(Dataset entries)
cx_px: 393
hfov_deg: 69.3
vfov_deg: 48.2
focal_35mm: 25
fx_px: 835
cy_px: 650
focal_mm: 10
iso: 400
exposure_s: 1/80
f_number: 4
---
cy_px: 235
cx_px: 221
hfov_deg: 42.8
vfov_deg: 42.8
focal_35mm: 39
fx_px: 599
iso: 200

Description of the task: From the entries above, restate word for word the lines from the line containing "vfov_deg: 48.2" to the line containing "f_number: 4", both ends included, and nothing more.

Task output:
vfov_deg: 48.2
focal_35mm: 25
fx_px: 835
cy_px: 650
focal_mm: 10
iso: 400
exposure_s: 1/80
f_number: 4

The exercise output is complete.